Methods : An eye that progressed was defined as a transition from no AMD or non-advanced AMD (AREDS severity scales 1-8) to any advanced AMD (scales ≥9) at 2 consecutive visits during 12 years of follow up. Eight genetic variants were associated with progression, adjusting for age, sex, education, smoking history, BMI, baseline severity scale, and AREDS treatment. A Genetic Risk Score (GRS) was calculated. Kaplan-Meier survival curves were constructed for the impact of GRS and smoking on rate of progression within categories of the baseline AMD scales, and population attributable fractions were calculated for specific factors.

Results : Among 5421 eyes, 948 progressed to advanced AMD. Genetic variants associated with progression included genes in the complement, immune, inflammatory, lipid, extracellular matrix, DNA repair and protein binding pathways. Eyes from subjects with GRS in the upper tertile had three times higher risk of progression than the lowest tertile (HR=3.03, 95% CI: 2.31-3.97) (Fig. 1).
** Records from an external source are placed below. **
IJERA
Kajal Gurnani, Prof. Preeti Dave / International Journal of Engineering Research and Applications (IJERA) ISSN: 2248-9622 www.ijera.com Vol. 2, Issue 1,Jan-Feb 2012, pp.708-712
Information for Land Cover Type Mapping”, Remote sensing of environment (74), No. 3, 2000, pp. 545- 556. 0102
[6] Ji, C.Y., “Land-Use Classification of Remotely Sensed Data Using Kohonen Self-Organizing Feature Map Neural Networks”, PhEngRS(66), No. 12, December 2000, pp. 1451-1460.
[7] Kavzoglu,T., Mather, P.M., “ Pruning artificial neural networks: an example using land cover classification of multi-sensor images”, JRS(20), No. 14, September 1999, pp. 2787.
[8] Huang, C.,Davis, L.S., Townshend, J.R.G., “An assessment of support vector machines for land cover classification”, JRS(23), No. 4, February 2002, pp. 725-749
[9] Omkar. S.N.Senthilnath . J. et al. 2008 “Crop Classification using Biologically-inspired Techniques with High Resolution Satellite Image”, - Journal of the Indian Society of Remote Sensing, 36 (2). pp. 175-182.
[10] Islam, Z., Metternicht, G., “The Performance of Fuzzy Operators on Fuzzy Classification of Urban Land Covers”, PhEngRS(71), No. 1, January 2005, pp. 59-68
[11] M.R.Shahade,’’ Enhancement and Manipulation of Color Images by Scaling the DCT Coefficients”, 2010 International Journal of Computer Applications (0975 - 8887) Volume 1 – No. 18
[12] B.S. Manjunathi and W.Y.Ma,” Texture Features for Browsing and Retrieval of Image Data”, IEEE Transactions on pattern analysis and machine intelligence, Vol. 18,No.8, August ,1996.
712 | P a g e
For overall advanced AMD, as well as the neovascular and atrophic subtypes, there was a strong effect for GRS among eyes with baseline intermediate level severity scales 6-8, while the differences were smaller among eyes starting with severity scales 1-5. As shown in Fig. 2, for eyes among past smokers with baseline severity scale 8, the 12 year probability of progression was 55% for GRS 1 vs. 90% for GRS 3, while among current smokers, the corresponding progression rates were 80% vs. > 95%. Calculation of population attributable fraction showed that the percent of disease prevented if smoking and body weight behaviors changed to past or never smoking and BMI < 25, was about 15%. In a similar calculation, if GRS tertiles changed from higher levels to the lowest risk, the percent prevented would be 37%, holding severity scale constant.

Conclusions : Carriers with higher GRS have higher risk of progression for eyes with the same level of baseline severity scale, and smoking further increases risk. Changing to healthier behaviors could reduce risk of progression from non-advanced to advanced stages of AMD.

This is a 2021 ARVO Annual Meeting abstract.